I always pictured Tony Hoagland as a tall man. And though the author photo on the back of Hoagland’s latest chapbook ‘Little Oceans” features the poet from the chest up, there is still something towering about him. In the portrait, Hoagland cocks his narrow head slightly to the right, his fluffed hair crowning just around the rim, as his eyes slyly evade the camera’s gape with his carefully curved mouth implying something jesting; that he knows something you don’t.

Professor of English James Longenbach’s introduction at the latest installment of the Plutzik Reading Series that took place on Oct. 22 certainly did not detract from Hoagland’s stature, citing him as a poet capable of portraying the ‘muchness” of American culture and saying his poetry ‘gives us the time to catch up on praise.” So when Hoagland stood up from his chair to take the podium, which he barely peaked over, it occurred to me that my expectations were being played with.Hoagland knows how to make you laugh, literally.

In a conversation with Professor of English Jennifer Grotz’s Contemporary Poetry class, Hoagland spoke to the point of comedic timing, a skill he has mastered and prominently featured throughout his oeuvre.

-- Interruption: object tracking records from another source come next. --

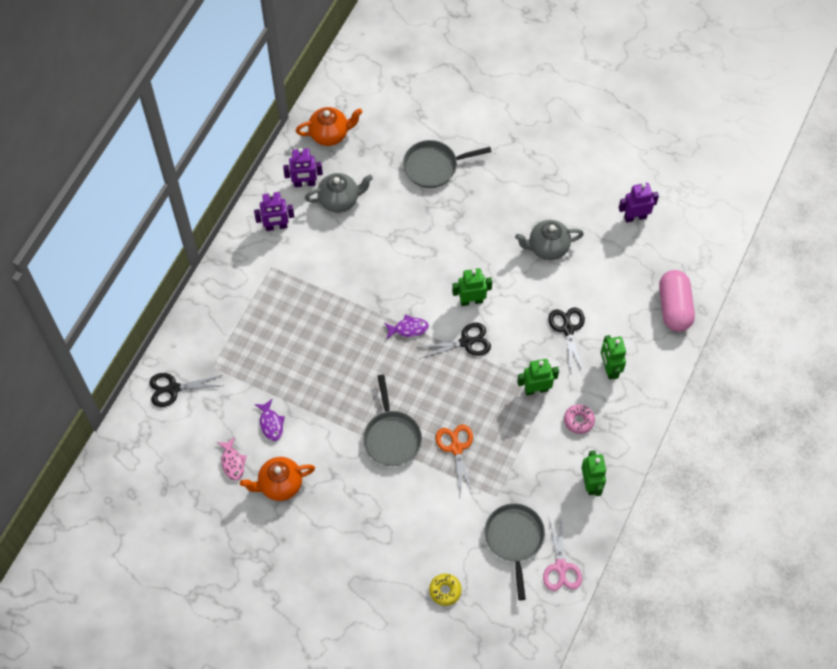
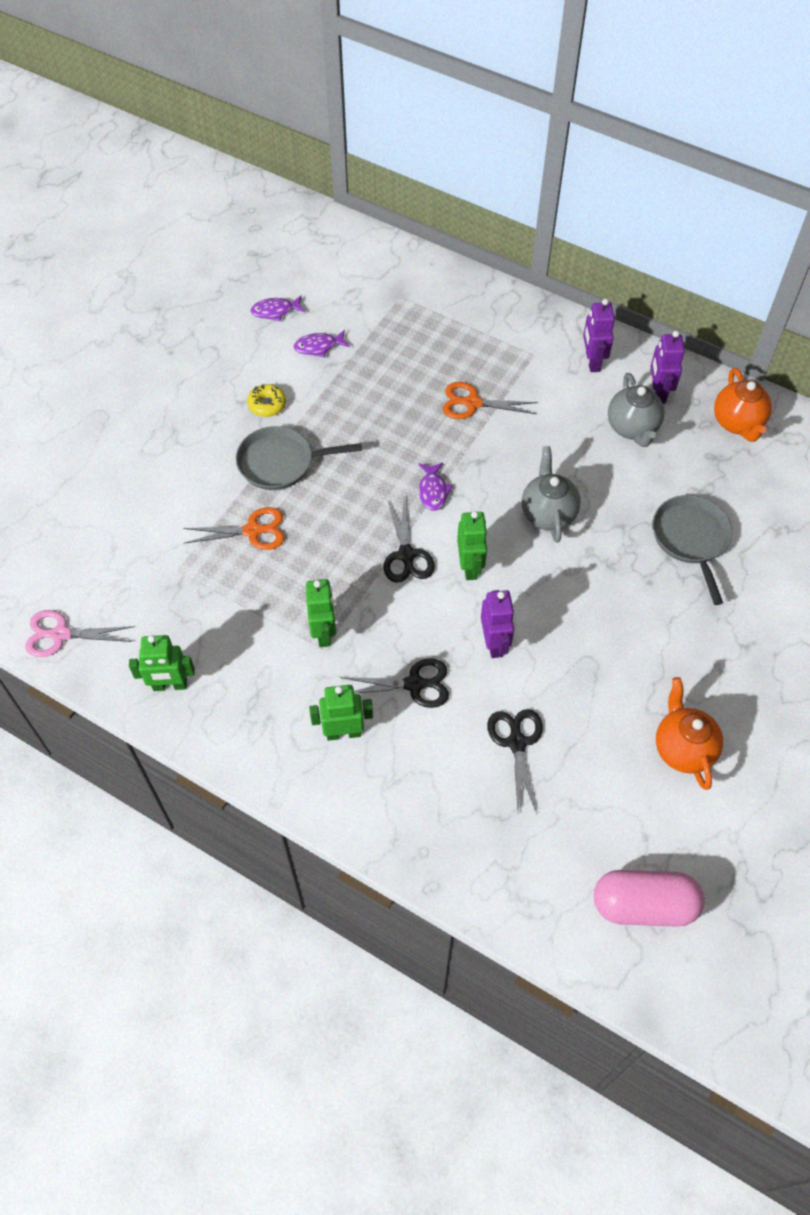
camera: 95 degrees right, 5 degrees down
black scissors [149,373,223,407] -> black scissors moved to [487,709,543,814]
pink fish [217,437,247,480] -> purple fish [251,295,305,321]
orange teapot [240,457,315,501] -> orange teapot moved to [656,677,723,790]
yellow donut [429,574,462,606] -> yellow donut moved to [247,384,286,417]
grey pan [485,503,545,600] -> none
grey teapot [515,220,584,260] -> grey teapot moved to [522,446,581,543]
pink donut [564,405,595,434] -> none
purple robot [619,183,659,223] -> purple robot moved to [481,590,514,658]
pink capsule [659,270,695,332] -> pink capsule moved to [594,870,705,927]
none -> orange scissors [443,382,538,419]

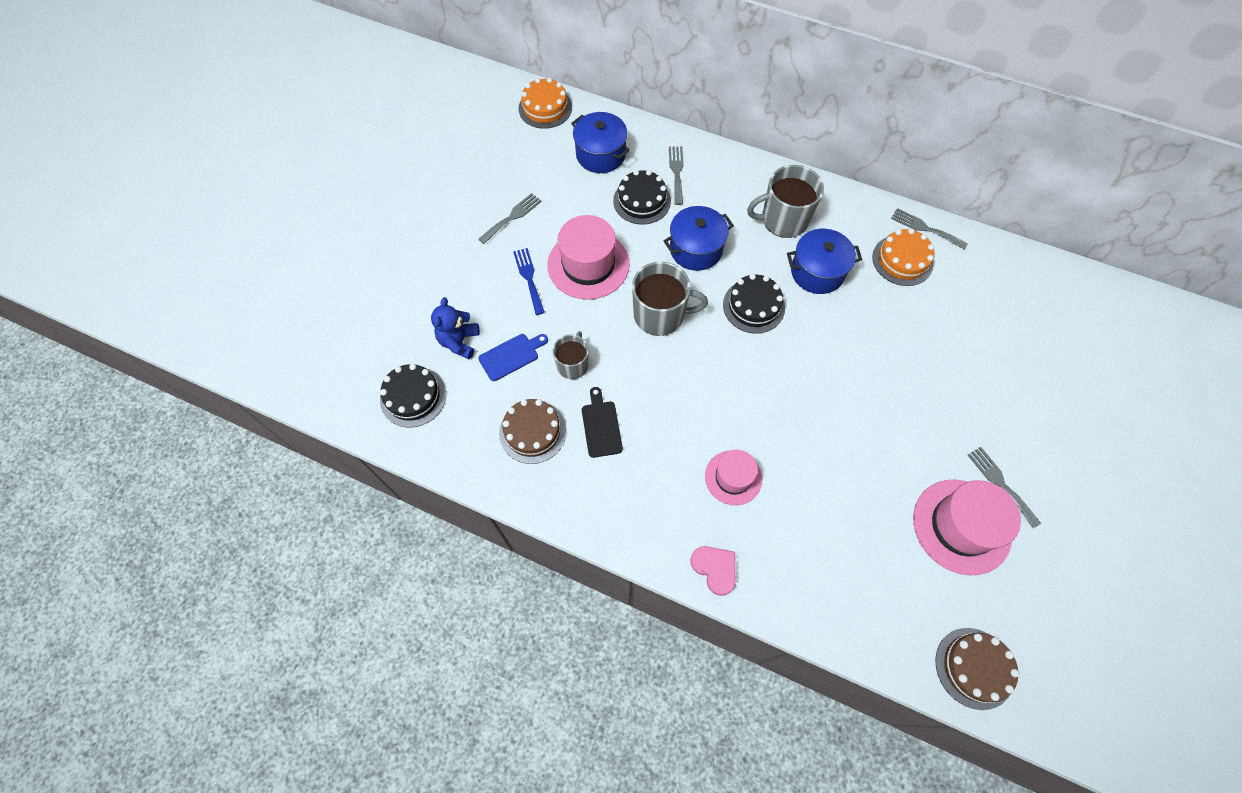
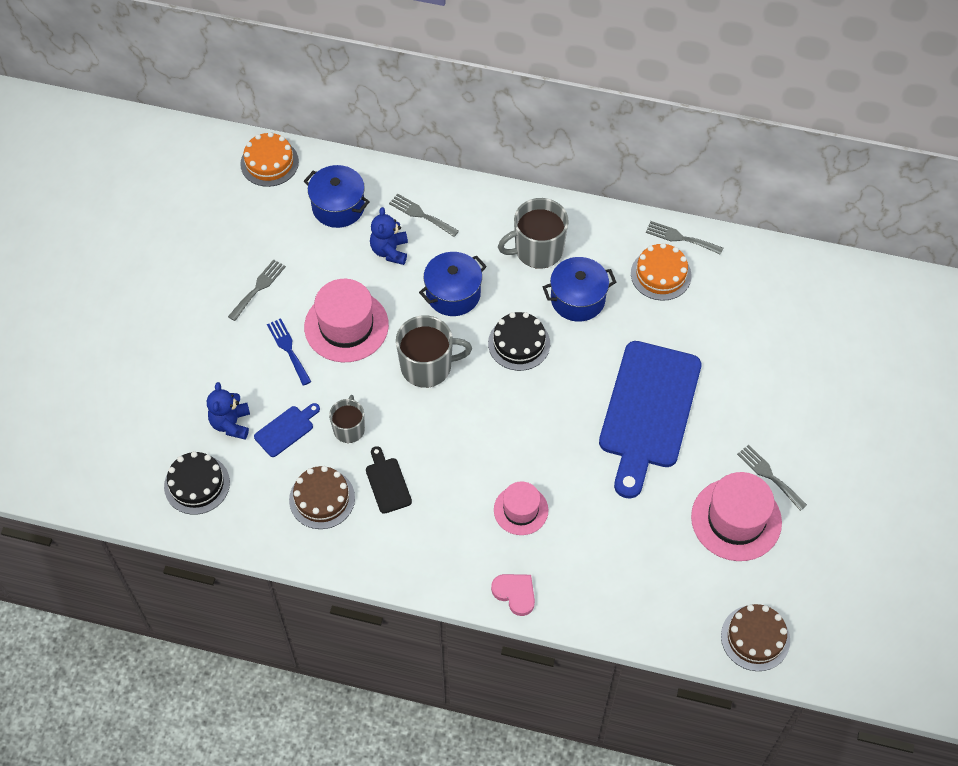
camera: 10 degrees left, 5 degrees down
black cake [613,170,671,225] -> blue teddy bear [370,207,408,265]
grey fork [669,146,684,205] -> grey fork turned 45 degrees counterclockwise [389,194,459,237]
none -> blue cutting board [599,341,701,499]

‘Manipulating the expectations of the reader is important,” Hoagland says. ‘You want for the poem to be alive at every moment” by starting with something straightforward and sincere and then shortly thereafter undercutting it with something scathing, he explained. And I believe him. Hoagland read his poem ‘Poor Britney Spears” from his most recent chapbook, putting the Welles-Brown Room under a spell of chuckles and guffaws. ‘Poor Britney Spears,” Hoagland earnestly wrote, ‘is not the beginning of a sentence you hear often uttered in my household.” He continues:

If she wants to make a career comeback
so her agent gets a spot on the MTV awards show
but she can’t lose the weight beforehand
so looks a little chubby in a spangled bikini
before millions of fanged spiteful fans and enemies
and gets a little drunk beforehand
so misses a step in the dance routine
making her look, one critic says,
like a ‘comatose piglet,”
well, it wasn’t by accident was it?

Comic verse is precious. When opening a book of poetry, the typical reader rarely expects to find much humor. There are funny parts in some poems, but with Hoagland, a good punch line is as valuable and devastating as good metaphor they are often one in the same. One wisecrack after another, Hoagland reminds us that any reservations we may have about poetry can falter in the presence of a good joke.

Hoagland mused that there is something seemingly disposable about American culture and, as we venture further into the digital age, aspects of life that used to be more concrete can be cast out with just the click of a mouse. ‘There are kinds of power that you can only access syntactically and metrically,” Hoagland said, and that power is the ability to slow things down.

Citing poet Wallace Stevens, he said that as’poetry is an act of violence that creates a space in reality,” it allows us to partake in an important discourse on the contemporary. Because of globalization and the Internet, we have access to more information than ever before, which poses a challenge for poets today. Hoagland explained that, now, poetry is about the malleability of this information and how we shape it.

And with so much on the table, Hoagland is just happy to be part of the conversation, to be able to put a freeze-frame on something that is tragically expendable and remind us, with a smile on his face, why we simply can’t leave Britney alone.

Friedman is a member of the class of 2012.